> [Exercise directions] Print each of the following records again, word for word and in the same order, without changing anything.
○ ○ ○ ○ ○ ○ ○
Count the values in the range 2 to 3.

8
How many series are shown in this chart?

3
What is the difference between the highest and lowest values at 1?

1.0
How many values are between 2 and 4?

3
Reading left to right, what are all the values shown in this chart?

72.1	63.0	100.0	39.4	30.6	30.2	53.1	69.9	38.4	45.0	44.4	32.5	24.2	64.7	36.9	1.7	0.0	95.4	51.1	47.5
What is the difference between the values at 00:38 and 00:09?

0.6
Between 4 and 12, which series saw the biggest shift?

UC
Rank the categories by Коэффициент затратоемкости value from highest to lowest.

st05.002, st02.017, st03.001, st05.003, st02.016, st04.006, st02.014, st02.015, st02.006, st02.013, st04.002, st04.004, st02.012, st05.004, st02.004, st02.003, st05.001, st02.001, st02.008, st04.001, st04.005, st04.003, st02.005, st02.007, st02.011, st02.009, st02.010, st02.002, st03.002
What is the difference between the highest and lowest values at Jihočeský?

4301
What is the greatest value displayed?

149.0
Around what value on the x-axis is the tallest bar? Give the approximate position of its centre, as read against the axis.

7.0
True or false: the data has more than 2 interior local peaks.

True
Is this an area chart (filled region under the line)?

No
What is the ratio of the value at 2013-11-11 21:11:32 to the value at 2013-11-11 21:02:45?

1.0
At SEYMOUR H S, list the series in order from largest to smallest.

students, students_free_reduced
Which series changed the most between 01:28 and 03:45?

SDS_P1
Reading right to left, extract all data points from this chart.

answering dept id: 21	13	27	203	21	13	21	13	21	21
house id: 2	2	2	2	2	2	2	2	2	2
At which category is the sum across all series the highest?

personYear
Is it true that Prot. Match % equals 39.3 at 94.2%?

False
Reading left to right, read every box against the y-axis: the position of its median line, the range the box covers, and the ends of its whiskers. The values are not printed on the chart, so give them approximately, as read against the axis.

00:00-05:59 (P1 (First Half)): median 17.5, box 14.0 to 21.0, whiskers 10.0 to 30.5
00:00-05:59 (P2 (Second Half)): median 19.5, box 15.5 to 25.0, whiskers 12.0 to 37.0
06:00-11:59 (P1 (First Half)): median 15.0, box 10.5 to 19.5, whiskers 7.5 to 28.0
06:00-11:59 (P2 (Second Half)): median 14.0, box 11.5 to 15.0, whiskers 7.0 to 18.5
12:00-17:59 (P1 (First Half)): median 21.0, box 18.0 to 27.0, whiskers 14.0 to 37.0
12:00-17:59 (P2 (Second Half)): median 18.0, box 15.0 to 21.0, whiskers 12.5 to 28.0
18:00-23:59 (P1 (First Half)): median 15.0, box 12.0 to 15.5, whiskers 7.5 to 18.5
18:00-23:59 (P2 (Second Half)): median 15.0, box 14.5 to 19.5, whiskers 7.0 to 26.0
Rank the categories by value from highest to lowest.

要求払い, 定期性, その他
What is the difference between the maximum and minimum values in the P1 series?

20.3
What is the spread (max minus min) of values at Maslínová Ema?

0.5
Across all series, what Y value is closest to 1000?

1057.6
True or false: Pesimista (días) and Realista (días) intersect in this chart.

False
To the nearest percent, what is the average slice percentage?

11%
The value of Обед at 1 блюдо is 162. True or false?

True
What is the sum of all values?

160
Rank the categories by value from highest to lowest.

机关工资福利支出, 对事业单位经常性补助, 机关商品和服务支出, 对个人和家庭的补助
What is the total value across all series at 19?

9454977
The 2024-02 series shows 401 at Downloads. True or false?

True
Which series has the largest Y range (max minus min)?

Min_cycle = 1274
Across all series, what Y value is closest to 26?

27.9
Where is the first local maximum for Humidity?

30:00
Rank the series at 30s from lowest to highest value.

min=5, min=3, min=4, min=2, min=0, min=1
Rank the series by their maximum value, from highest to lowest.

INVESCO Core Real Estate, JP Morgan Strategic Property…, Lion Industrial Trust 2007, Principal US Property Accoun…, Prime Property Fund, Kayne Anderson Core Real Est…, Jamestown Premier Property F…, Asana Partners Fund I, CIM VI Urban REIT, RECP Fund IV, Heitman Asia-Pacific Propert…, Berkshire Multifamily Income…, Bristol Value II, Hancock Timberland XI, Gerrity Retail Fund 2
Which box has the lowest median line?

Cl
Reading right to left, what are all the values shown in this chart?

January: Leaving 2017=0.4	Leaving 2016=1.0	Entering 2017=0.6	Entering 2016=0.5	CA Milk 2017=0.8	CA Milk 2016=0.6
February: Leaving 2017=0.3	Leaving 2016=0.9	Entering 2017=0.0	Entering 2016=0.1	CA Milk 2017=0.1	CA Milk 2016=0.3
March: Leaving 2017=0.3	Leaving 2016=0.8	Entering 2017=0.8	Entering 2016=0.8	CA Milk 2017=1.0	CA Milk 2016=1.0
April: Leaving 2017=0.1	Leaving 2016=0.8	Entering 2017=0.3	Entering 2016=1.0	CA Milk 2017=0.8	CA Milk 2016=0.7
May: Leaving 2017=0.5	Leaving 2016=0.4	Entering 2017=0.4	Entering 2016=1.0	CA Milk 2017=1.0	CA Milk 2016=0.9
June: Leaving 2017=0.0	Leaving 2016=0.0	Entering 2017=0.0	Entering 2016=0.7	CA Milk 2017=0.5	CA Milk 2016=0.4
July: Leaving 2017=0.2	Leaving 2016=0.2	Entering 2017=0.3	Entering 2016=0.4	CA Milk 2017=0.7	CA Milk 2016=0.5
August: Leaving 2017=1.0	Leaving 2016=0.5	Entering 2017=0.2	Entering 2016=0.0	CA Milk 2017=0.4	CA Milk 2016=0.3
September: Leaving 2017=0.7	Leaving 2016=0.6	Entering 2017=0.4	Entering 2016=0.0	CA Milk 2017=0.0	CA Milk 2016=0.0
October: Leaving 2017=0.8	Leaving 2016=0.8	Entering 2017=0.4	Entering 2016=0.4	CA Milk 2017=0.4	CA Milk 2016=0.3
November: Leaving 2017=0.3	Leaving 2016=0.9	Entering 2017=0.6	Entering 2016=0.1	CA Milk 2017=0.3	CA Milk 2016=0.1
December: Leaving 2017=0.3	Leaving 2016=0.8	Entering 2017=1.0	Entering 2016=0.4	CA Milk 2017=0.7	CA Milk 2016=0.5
○ ○ ○ ○ ○ ○ ○
> [Reply to the exercise]
Count the values in the range 2 to 3.

8
How many series are shown in this chart?

3
What is the difference between the highest and lowest values at 1?

1.0
How many values are between 2 and 4?

3
Reading left to right, what are all the values shown in this chart?

72.1	63.0	100.0	39.4	30.6	30.2	53.1	69.9	38.4	45.0	44.4	32.5	24.2	64.7	36.9	1.7	0.0	95.4	51.1	47.5
What is the difference between the values at 00:38 and 00:09?

0.6
Between 4 and 12, which series saw the biggest shift?

UC
Rank the categories by Коэффициент затратоемкости value from highest to lowest.

st05.002, st02.017, st03.001, st05.003, st02.016, st04.006, st02.014, st02.015, st02.006, st02.013, st04.002, st04.004, st02.012, st05.004, st02.004, st02.003, st05.001, st02.001, st02.008, st04.001, st04.005, st04.003, st02.005, st02.007, st02.011, st02.009, st02.010, st02.002, st03.002
What is the difference between the highest and lowest values at Jihočeský?

4301
What is the greatest value displayed?

149.0
Around what value on the x-axis is the tallest bar? Give the approximate position of its centre, as read against the axis.

7.0
True or false: the data has more than 2 interior local peaks.

True
Is this an area chart (filled region under the line)?

No
What is the ratio of the value at 2013-11-11 21:11:32 to the value at 2013-11-11 21:02:45?

1.0
At SEYMOUR H S, list the series in order from largest to smallest.

students, students_free_reduced
Which series changed the most between 01:28 and 03:45?

SDS_P1
Reading right to left, extract all data points from this chart.

answering dept id: 21	13	27	203	21	13	21	13	21	21
house id: 2	2	2	2	2	2	2	2	2	2
At which category is the sum across all series the highest?

personYear
Is it true that Prot. Match % equals 39.3 at 94.2%?

False
Reading left to right, read every box against the y-axis: the position of its median line, the range the box covers, and the ends of its whiskers. The values are not printed on the chart, so give them approximately, as read against the axis.

00:00-05:59 (P1 (First Half)): median 17.5, box 14.0 to 21.0, whiskers 10.0 to 30.5
00:00-05:59 (P2 (Second Half)): median 19.5, box 15.5 to 25.0, whiskers 12.0 to 37.0
06:00-11:59 (P1 (First Half)): median 15.0, box 10.5 to 19.5, whiskers 7.5 to 28.0
06:00-11:59 (P2 (Second Half)): median 14.0, box 11.5 to 15.0, whiskers 7.0 to 18.5
12:00-17:59 (P1 (First Half)): median 21.0, box 18.0 to 27.0, whiskers 14.0 to 37.0
12:00-17:59 (P2 (Second Half)): median 18.0, box 15.0 to 21.0, whiskers 12.5 to 28.0
18:00-23:59 (P1 (First Half)): median 15.0, box 12.0 to 15.5, whiskers 7.5 to 18.5
18:00-23:59 (P2 (Second Half)): median 15.0, box 14.5 to 19.5, whiskers 7.0 to 26.0
Rank the categories by value from highest to lowest.

要求払い, 定期性, その他
What is the difference between the maximum and minimum values in the P1 series?

20.3
What is the spread (max minus min) of values at Maslínová Ema?

0.5
Across all series, what Y value is closest to 1000?

1057.6
True or false: Pesimista (días) and Realista (días) intersect in this chart.

False
To the nearest percent, what is the average slice percentage?

11%
The value of Обед at 1 блюдо is 162. True or false?

True
What is the sum of all values?

160
Rank the categories by value from highest to lowest.

机关工资福利支出, 对事业单位经常性补助, 机关商品和服务支出, 对个人和家庭的补助
What is the total value across all series at 19?

9454977
The 2024-02 series shows 401 at Downloads. True or false?

True
Which series has the largest Y range (max minus min)?

Min_cycle = 1274
Across all series, what Y value is closest to 26?

27.9
Where is the first local maximum for Humidity?

30:00
Rank the series at 30s from lowest to highest value.

min=5, min=3, min=4, min=2, min=0, min=1
Rank the series by their maximum value, from highest to lowest.

INVESCO Core Real Estate, JP Morgan Strategic Property…, Lion Industrial Trust 2007, Principal US Property Accoun…, Prime Property Fund, Kayne Anderson Core Real Est…, Jamestown Premier Property F…, Asana Partners Fund I, CIM VI Urban REIT, RECP Fund IV, Heitman Asia-Pacific Propert…, Berkshire Multifamily Income…, Bristol Value II, Hancock Timberland XI, Gerrity Retail Fund 2
Which box has the lowest median line?

Cl
Reading right to left, what are all the values shown in this chart?

January: Leaving 2017=0.4	Leaving 2016=1.0	Entering 2017=0.6	Entering 2016=0.5	CA Milk 2017=0.8	CA Milk 2016=0.6
February: Leaving 2017=0.3	Leaving 2016=0.9	Entering 2017=0.0	Entering 2016=0.1	CA Milk 2017=0.1	CA Milk 2016=0.3
March: Leaving 2017=0.3	Leaving 2016=0.8	Entering 2017=0.8	Entering 2016=0.8	CA Milk 2017=1.0	CA Milk 2016=1.0
April: Leaving 2017=0.1	Leaving 2016=0.8	Entering 2017=0.3	Entering 2016=1.0	CA Milk 2017=0.8	CA Milk 2016=0.7
May: Leaving 2017=0.5	Leaving 2016=0.4	Entering 2017=0.4	Entering 2016=1.0	CA Milk 2017=1.0	CA Milk 2016=0.9
June: Leaving 2017=0.0	Leaving 2016=0.0	Entering 2017=0.0	Entering 2016=0.7	CA Milk 2017=0.5	CA Milk 2016=0.4
July: Leaving 2017=0.2	Leaving 2016=0.2	Entering 2017=0.3	Entering 2016=0.4	CA Milk 2017=0.7	CA Milk 2016=0.5
August: Leaving 2017=1.0	Leaving 2016=0.5	Entering 2017=0.2	Entering 2016=0.0	CA Milk 2017=0.4	CA Milk 2016=0.3
September: Leaving 2017=0.7	Leaving 2016=0.6	Entering 2017=0.4	Entering 2016=0.0	CA Milk 2017=0.0	CA Milk 2016=0.0
October: Leaving 2017=0.8	Leaving 2016=0.8	Entering 2017=0.4	Entering 2016=0.4	CA Milk 2017=0.4	CA Milk 2016=0.3
November: Leaving 2017=0.3	Leaving 2016=0.9	Entering 2017=0.6	Entering 2016=0.1	CA Milk 2017=0.3	CA Milk 2016=0.1
December: Leaving 2017=0.3	Leaving 2016=0.8	Entering 2017=1.0	Entering 2016=0.4	CA Milk 2017=0.7	CA Milk 2016=0.5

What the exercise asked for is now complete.